__INPUT RECORDS__
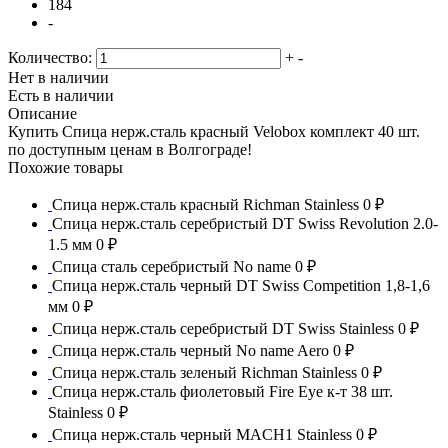
184
-
Количество:
+
-
Нет в наличии
Есть в наличии
Описание
Купить Спица нерж.сталь красный Velobox комплект 40 шт.
по доступным ценам в Волгограде!
Похожие товары
Спица нерж.сталь красный Richman Stainless
0 ₽
Спица нерж.сталь серебристый DT Swiss Revolution 2.0-
1.5 мм
0 ₽
Спица сталь серебристый No name
0 ₽
Спица нерж.сталь черный DT Swiss Competition 1,8-1,6
мм
0 ₽
Спица нерж.сталь серебристый DT Swiss Stainless
0 ₽
Спица нерж.сталь черный No name Aero
0 ₽
Спица нерж.сталь зеленый Richman Stainless
0 ₽
Спица нерж.сталь фиолетовый Fire Eye к-т 38 шт.
Stainless
0 ₽
Спица нерж.сталь черный MACH1 Stainless
0 ₽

__TASK TO COMPLETE__
Copy each line from the data that features the string "Swiss".

__ANSWER BOX__
Спица нерж.сталь серебристый DT Swiss Revolution 2.0-
Спица нерж.сталь черный DT Swiss Competition 1,8-1,6
Спица нерж.сталь серебристый DT Swiss Stainless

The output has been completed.